昨日は海の日でしたが、
先月中旬、長野県軽井沢町でおこなわれた20ヶ国・地域(G20)エネルギー・環境相会合で、
海洋プラスチック汚染を減らすための国際的な枠組みづくりが合意されました。
気候変動対策の枠組みであるパリ協定とは異なり、目標の数値や達成年度は定められていないものの、
国際的な合意がなされています。
現在、世界中で毎年1億トンを超えるプラスチックごみが海に流出しているともいわれており、
2016年1月のダボス会議で、このままの状態であれば、海洋中に存在するプラスチックの量は
2050年までに重量ベースで魚を超える、という衝撃的な研究報告を大きなきっかけとして、
課題解決に向けた国際的な動きが進行中です。日本でもレジ袋の有料化が来年4月を目途に
義務化されるということで様々な議論がなされていますが、
世界の動きからすれば、遅れているといわざるを得ません。
レジ袋をはじめとする使い捨てプラスチックの規制は、大きく2つに分けると、
課税や有料化によって使用量を削減しようとする課税・有料化、
使用そのものを禁じる禁止令があります。
国連環境計画が公表している昨年の報告書によると、
使い捨てのプラスチックごみを減らすために課金や禁止を実施している国は60ヶ国以上です。
例えばルワンダでは、既に2008年からレジ袋やビニール袋の製造・輸入・販売・使用が
全面禁止されています。海外からルワンダの空港に到着して、
もしスーツケースにビニール袋が入っていたら、その場で没収です。
ケニアなどでも同様の厳しい方策が導入されています。フランス、イタリア、オランダなどでも
既に無料でのレジ袋配布は禁止され、アジアでは台湾が2030年のストローやレジ袋などの
完全使用禁止に向けての移行計画を発表しました。また、レジ袋の使用だけではなく、
製造も禁止している国も少なくありません。
現時点では20ヶ国程度でレジ袋の製造が禁止されているようです。
この分野に明るい日本のある有識者は、レジ袋有料化について、
以下のようなコメントを残しています。
「海洋プラスチック汚染の現状から、減らしていくことは必須でしょう。
やり方はそれぞれの国にあった有効なやり方をすればよいと思いますが、
ようやく日本も一歩すすめるかなと思っています。日本では、かつてマイバッグ運動がありました。
今でもマイバッグ派はもちろんいますが、社会全体に広がったかというとそうではなかった。

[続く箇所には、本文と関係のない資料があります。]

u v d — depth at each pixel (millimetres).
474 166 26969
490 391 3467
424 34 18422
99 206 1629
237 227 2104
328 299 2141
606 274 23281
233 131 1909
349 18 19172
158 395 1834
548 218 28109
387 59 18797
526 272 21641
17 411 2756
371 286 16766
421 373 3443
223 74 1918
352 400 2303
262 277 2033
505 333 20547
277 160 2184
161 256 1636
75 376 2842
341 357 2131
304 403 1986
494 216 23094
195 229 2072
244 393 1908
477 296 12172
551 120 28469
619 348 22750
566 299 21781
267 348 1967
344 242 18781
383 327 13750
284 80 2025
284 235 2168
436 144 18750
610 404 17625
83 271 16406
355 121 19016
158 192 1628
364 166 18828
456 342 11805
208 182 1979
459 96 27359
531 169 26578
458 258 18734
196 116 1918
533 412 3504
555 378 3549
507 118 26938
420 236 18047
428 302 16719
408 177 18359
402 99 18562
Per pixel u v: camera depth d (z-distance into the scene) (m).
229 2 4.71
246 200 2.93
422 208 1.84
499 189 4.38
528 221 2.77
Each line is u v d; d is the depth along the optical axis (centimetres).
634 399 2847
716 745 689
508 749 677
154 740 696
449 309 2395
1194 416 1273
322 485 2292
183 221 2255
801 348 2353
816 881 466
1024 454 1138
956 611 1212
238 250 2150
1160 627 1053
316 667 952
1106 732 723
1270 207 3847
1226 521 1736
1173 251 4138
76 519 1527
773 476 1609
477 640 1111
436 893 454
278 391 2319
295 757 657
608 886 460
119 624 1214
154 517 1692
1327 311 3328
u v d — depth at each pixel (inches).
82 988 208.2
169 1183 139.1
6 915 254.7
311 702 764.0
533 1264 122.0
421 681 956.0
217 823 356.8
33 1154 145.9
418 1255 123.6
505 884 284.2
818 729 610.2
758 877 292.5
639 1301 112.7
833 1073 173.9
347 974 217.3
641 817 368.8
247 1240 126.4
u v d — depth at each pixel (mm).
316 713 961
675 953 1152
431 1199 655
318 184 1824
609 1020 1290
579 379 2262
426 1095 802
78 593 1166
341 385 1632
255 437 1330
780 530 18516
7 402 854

良識や問題意識のある人だけでなく、社会全体の行動を変えるには、
やはり、値札を変えることが有効です。つまり、有料化です。
そして、それでも駄目なら禁止も必要になるのかもしれません。海洋プラスチック汚染は
大きな問題です。解決策がすぐに必要です。一方で、解決策が別の問題を生み出さないように、
十分気をつけなくてはならないと思っています。短期的な視野で目の前の問題だけに
取り組もうとすると、中長期的に目の前ではない場所に問題を引き起こす。こうすればどうなるかな、
と視野と時間軸を広げて本質的な解決策を考える必要があります。」
企業にとって、社会課題はイノベーションの源泉でもあります。
弊社として取り組める社会課題に真正面から向き合い、本質的な解決策の糸口を
探り続けていくことで、その答えを導き出していきたいと考えています。